His brothers seemed to feel it too, for they all howled, even little Llam.
An elf on the hill screamed, “Bleed! Bleed! Bleed!”
Surr saw the flash of sunlight on a sword.
“Take the baby and run home!” he shouted at his brothers as he ran up the hill. “Get Lar or Llen or anyone!”
Surr did not have his own sword, but he did not stop to think about that. He did have his knives, but he did not think about that either. His only thought was that he had to be with his mother.
But there was nothing he could do for her. She lay amid the weeds, and a deep gash across her chest still bled a slick stream down her throat and across the earth – far too much blood for it to have come so quickly without being called out of her.
His own blood beat against his body, as if it would join hers. Just then he did not care if the elf killed him too.
“You killed my mother,” he muttered.
“Perhaps I shall kill this elf, as well,” the elf growled.
He was tall and blond and magnificent, and Surr had never dreamed there could be so much fire in one elf. He could scarcely bear his own fire as it flared up in response.
“I wish you had killed me and left my mother alone,” Surr said.
“Ah, but I shall not,” the elf sneered. “I must leave this elf live. It shall run home and tell its father that the blind elf can see again. And now that he can see, he is looking for vengeance.”
“My father is dead,” Surr snarled.
“What?”
“My father is dead! The elf Dre killed him – because he took the Scot-man’s baby back to the men!”
The tip of the sword slowly sank towards the earth.
“You like the men, don’t you?” Surr shouted. “He helped the men, and he was killed for it! And to thank him you killed his wife! My mother! And the baby she would have had! My father’s last child!”
Surr thought for a moment that his blood had found a way to escape his body by bursting from his eyes, but then he realized that it was only tears. It seemed strange to him, for he felt no grief, only anger and hatred and a pain that seemed larger than his body.
“He tried to kill my wife,” the elf said. “He raped my wife and left her to die.”
“My mother didn’t.”
The mighty elf’s voice quavered. “How could he do that to my wife if he loved his own?”
“How could you?”
The elf howled wordlessly and smacked at his head with his free hand.
Here and there tufts of dead, dry weeds burst into brief flame. Surr had never felt his own fire mount so high, and he feared for a moment that the elf would kill him without his sword.
But then the elf sheathed his sword and ran.
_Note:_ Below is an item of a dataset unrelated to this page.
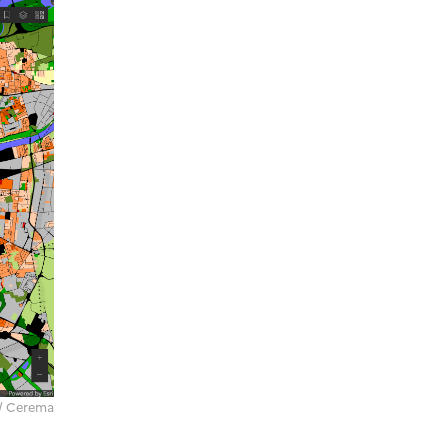
 / Cerema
“Her name was Khara!” Surr shouted after him.
The elf did not slow.
“My name is Surr!”
The sound of running feet was shortly replaced by galloping hooves.
Surr dropped to his knees amid the weeds, the sweet-rush, the flowers, and his mother’s blood. The blood he had from his mother was calling out to hers.
He too had always wondered how his father could have done it. Now he understood how blood called after blood called after blood, through the ages, like another wheel that turned inside of time. He did not see how it could ever end.